Янов пришел к выводу, что «в первой половине XVI веке, когда закладывались основы политической истории всех молодых европейских государств, Москва была одним из них». «Именно эти десятилетия были тем гнездом, откуда вылетели все европейские орлы. И все европейские ястребы. Именно тогда вышла на простор мировой политики и юная московская держава. Стремительно богатея и освобождаясь от наследия ига, вступала она в европейскую семью, претендуя в ней на первые роли».
Янов раскрывает совершенно до сих пор не исследованный феномен «Московских Афин» 1490-х годов. Пишет о «скольжении России в XVI веке к конституционной монархии». И, опираясь на факты, приходит к выводу, который отличает его работу от исследований этого периода всех других авторов: «Нет России отдельно от Европы. Она внутри России».
Ни слабости русского европеизма, ни мифа о его слабости не было, покуда не разрушил в ходе кровавой и грабительской самодержавной революции деяния своего великого деда Иван Грозный. Само представление о самодержавной революции (своего рода средневековом эквиваленте большевистского переворота), неизменно сопровождавшей либеральные реформы на протяжении всей русской истории между 1565 и 1929 годами, впервые введено в научный оборот Яновым (в ранних своих работах он называл этот феномен контрреформой). Как ни назвать его, однако, феномен этот полностью опровергает миф о слабости европейской традиции в России.

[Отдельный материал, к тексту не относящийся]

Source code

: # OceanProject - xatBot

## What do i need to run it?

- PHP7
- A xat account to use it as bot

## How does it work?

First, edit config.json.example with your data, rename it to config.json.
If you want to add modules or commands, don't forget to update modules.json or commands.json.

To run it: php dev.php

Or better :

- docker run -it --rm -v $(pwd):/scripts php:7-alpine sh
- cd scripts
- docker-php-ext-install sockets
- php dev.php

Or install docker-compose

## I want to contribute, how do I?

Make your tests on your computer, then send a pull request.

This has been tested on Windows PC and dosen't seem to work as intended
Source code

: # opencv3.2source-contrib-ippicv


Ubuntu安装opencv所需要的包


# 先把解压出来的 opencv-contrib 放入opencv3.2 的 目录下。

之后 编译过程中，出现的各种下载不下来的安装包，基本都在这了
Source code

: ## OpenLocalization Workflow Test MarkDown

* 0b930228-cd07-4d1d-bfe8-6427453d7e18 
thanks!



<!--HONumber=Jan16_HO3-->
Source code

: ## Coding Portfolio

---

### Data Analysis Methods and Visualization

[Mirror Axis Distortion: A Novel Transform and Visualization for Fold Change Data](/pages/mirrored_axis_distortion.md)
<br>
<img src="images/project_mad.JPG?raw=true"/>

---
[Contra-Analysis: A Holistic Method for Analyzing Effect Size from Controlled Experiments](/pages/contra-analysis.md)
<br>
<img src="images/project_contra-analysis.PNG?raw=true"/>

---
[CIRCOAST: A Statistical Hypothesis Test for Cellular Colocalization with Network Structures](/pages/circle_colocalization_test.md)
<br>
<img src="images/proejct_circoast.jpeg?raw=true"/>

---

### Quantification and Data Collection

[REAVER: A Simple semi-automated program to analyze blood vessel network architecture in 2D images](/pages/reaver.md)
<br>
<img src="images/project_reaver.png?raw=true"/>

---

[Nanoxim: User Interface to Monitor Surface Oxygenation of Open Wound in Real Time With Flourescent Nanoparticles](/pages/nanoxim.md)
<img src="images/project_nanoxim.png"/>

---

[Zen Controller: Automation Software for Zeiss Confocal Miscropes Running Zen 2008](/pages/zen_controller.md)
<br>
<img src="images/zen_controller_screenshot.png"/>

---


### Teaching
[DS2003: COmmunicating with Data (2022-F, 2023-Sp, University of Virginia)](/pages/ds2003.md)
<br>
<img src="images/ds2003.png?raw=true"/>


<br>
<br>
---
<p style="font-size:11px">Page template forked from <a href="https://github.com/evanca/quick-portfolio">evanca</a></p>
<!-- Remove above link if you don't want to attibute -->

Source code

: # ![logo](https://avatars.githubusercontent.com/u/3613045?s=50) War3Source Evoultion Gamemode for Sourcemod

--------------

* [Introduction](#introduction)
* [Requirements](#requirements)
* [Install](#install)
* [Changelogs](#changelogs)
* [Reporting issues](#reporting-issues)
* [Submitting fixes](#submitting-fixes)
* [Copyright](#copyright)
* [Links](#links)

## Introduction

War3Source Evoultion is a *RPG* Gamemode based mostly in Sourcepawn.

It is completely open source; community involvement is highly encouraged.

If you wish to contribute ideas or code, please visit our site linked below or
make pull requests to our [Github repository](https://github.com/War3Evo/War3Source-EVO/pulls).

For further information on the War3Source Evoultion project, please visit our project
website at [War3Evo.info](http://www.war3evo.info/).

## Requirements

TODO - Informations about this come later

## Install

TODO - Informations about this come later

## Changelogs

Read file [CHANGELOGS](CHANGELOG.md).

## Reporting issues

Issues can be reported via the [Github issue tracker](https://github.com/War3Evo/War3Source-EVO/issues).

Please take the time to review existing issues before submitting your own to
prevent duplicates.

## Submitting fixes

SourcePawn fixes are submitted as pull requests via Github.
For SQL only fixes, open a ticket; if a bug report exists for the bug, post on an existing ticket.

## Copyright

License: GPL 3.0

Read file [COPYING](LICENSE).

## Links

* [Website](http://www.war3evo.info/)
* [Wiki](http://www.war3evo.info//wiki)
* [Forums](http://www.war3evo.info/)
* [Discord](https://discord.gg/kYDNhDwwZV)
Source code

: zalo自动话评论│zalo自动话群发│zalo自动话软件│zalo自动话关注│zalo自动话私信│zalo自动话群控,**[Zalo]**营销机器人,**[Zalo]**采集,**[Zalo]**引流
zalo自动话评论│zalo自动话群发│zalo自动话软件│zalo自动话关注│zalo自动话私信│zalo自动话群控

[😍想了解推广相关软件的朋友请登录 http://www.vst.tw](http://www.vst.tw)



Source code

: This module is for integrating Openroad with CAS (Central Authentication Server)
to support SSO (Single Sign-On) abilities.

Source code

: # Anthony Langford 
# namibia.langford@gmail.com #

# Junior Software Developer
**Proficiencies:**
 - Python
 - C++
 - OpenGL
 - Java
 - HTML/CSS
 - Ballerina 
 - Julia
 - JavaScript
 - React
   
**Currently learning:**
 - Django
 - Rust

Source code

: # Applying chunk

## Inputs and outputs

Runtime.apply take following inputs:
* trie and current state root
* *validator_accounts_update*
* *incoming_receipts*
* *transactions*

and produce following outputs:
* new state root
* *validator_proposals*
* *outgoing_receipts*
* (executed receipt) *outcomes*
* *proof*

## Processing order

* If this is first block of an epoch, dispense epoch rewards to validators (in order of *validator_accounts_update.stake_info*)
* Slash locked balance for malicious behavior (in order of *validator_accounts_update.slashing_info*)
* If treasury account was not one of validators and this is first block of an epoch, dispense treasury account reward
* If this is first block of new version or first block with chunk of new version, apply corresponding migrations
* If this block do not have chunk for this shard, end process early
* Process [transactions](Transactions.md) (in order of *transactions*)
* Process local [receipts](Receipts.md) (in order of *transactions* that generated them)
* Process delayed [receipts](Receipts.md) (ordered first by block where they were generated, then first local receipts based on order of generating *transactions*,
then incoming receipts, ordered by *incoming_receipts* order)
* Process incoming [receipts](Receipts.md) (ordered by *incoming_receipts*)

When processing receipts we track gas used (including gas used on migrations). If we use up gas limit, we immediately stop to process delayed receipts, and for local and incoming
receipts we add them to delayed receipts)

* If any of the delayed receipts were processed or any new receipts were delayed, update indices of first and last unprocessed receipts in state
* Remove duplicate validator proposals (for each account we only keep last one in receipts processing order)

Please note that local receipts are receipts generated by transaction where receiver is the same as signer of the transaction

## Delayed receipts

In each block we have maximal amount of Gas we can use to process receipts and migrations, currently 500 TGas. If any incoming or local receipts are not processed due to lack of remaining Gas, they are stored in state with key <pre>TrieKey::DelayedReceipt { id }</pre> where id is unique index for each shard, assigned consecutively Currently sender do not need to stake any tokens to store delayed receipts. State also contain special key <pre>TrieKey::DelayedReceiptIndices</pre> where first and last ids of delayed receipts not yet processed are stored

Подумайте, призывает читателей автор, чем же иным могли быть вызваны все эти драконовские террористические революции, в XVI ли веке или в XX, если не силой русского либерализма, неудержимо стремившегося вернуть страну домой – к европейским истокам?
Чем, если не экстремальной – сточки зрения имперского национализма – нуждой остановить либеральный марш, обещавший стать необратимым?

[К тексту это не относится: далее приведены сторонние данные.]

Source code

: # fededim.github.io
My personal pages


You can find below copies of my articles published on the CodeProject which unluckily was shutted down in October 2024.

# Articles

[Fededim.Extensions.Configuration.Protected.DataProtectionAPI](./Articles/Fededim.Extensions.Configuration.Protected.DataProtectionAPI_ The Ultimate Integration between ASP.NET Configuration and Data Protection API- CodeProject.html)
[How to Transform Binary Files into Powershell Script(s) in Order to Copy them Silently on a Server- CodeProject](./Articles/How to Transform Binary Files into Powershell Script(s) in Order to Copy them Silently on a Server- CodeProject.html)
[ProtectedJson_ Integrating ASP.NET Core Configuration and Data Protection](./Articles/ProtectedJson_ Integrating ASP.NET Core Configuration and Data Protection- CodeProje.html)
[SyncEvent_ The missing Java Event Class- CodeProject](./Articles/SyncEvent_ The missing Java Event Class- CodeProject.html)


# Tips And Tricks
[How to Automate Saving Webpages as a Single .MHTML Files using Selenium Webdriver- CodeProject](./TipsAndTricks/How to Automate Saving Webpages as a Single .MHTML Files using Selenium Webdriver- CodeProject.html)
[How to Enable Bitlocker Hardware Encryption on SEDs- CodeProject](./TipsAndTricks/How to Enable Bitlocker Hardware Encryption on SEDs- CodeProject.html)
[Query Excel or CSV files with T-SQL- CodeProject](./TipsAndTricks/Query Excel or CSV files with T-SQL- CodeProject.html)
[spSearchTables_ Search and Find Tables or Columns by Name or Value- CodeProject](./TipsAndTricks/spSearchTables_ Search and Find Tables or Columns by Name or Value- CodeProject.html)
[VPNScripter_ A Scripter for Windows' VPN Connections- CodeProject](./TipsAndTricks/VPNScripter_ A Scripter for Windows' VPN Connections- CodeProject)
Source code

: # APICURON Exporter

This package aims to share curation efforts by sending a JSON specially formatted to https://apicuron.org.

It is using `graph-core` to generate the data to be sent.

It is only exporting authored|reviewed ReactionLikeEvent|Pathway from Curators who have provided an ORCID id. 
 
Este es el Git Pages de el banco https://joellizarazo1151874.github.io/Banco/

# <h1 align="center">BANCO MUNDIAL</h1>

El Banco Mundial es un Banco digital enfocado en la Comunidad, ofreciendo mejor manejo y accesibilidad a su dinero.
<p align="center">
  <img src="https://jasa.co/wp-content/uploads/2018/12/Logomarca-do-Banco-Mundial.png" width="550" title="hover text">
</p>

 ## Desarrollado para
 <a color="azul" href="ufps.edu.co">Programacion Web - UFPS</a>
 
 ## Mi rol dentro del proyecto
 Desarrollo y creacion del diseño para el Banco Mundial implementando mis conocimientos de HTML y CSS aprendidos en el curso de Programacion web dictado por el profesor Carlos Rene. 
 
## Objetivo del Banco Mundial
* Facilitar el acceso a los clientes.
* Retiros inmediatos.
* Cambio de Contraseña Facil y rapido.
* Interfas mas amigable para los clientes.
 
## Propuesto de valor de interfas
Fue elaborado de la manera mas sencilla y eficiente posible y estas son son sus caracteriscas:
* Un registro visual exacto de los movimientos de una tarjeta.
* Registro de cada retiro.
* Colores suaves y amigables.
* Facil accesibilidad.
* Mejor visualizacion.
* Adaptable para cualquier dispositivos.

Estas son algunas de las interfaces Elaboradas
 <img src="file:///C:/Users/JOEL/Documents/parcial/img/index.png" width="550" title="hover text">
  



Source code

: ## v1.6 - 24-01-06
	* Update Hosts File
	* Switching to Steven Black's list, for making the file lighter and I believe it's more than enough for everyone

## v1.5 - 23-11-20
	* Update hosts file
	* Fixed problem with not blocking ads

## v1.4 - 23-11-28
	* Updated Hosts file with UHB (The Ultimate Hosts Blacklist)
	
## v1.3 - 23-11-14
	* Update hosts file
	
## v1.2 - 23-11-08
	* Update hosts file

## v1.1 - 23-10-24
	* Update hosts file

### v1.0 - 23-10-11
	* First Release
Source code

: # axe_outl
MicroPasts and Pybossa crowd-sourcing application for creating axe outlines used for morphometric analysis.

Зачем иначе понадобилось бы вырезать практически целиком элиту страны?
Зачем были гекатомбы трупов и гражданские войны, зачем истребление интеллигенции, если не для того, чтоб любой ценой удержать страну в пустыне самодержавной военной империи, снова и снова отгораживая ее китайской стеной от Европы?

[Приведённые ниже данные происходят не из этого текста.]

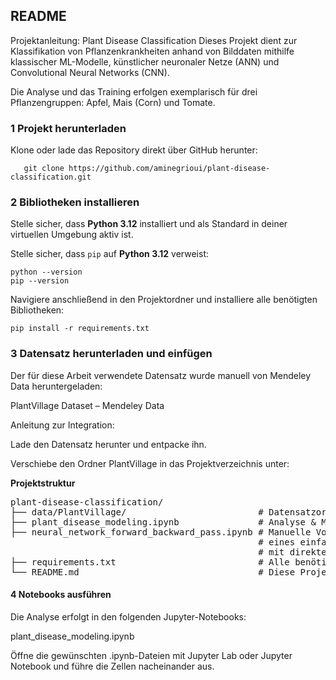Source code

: 
## README
Projektanleitung: Plant Disease Classification
Dieses Projekt dient zur Klassifikation von Pflanzenkrankheiten anhand von Bilddaten mithilfe klassischer ML-Modelle, künstlicher neuronaler Netze (ANN) und Convolutional Neural Networks (CNN).

Die Analyse und das Training erfolgen exemplarisch für drei Pflanzengruppen: Apfel, Mais (Corn) und Tomate.


### 1️ Projekt herunterladen

Klone oder lade das Repository direkt über GitHub herunter:


       git clone https://github.com/aminegrioui/plant-disease-classification.git

### 2️ Bibliotheken installieren

Stelle sicher, dass **Python 3.12** installiert und als Standard in deiner virtuellen Umgebung aktiv ist.

Stelle sicher, dass `pip` auf **Python 3.12** verweist:

    python --version
    pip --version

Navigiere anschließend in den Projektordner und installiere alle benötigten Bibliotheken:

    pip install -r requirements.txt

### 3️ Datensatz herunterladen und einfügen

Der für diese Arbeit verwendete Datensatz wurde manuell von Mendeley Data heruntergeladen:

PlantVillage Dataset – Mendeley Data

Anleitung zur Integration:

Lade den Datensatz herunter und entpacke ihn.

Verschiebe den Ordner PlantVillage in das Projektverzeichnis unter:

**Projektstruktur**

<pre>
plant-disease-classification/
├── data/PlantVillage/                         # Datensatzordner
├── plant_disease_modeling.ipynb               # Analyse & Modellierung für Apfel
├── neural_network_forward_backward_pass.ipynb # Manuelle Vorwärts- und Rückwärtspropagation 
                                               # eines einfachen neuronalen Netzes 
                                               # mit direkter NumPy-Berechnung (ohne Keras/TensorFlow)
├── requirements.txt                           # Alle benötigten Python-Bibliotheken
└── README.md                                  # Diese Projektbeschreibung
</pre>

#### 4️ Notebooks ausführen

Die Analyse erfolgt in den folgenden Jupyter-Notebooks:

plant_disease_modeling.ipynb

Öffne die gewünschten .ipynb-Dateien mit Jupyter Lab oder Jupyter Notebook und führe die Zellen nacheinander aus.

Значение открытия Янова, однако, не столько, возможно, в создании нового видения куска истории России, сколько в новом взгляде на науку о России.
Янов не оставляет камня на камне от сложившихся взглядов на историю России. Рассматривая славянофильские, евразийские (Аксаков, Трубецкой, Савицкий и др.) и западнические (Кавелин, Соловьев, Чичерин и др.) взгляды на культуру России, он приходит к выводу, что и те, и другие исходят (в разной степени и по-разному) из одинаково неверной посылки – из наличия в ней одной лишь евразийской цивилизационной специфики. Славянофилы говорят о необходимости развивать евразийское начало, а западники – прививать западный либерализм. И обе тенденции, одна, глядя в Европу, другая, отворачиваясь от Европы, но желая улучшения положения в России, не видят европейского гена в самой российской культуре.
3
* «Тень грозного царя». М.; Крук, 1997; «Россия против России». Новосибирск: Сибирский хронограф, 1999.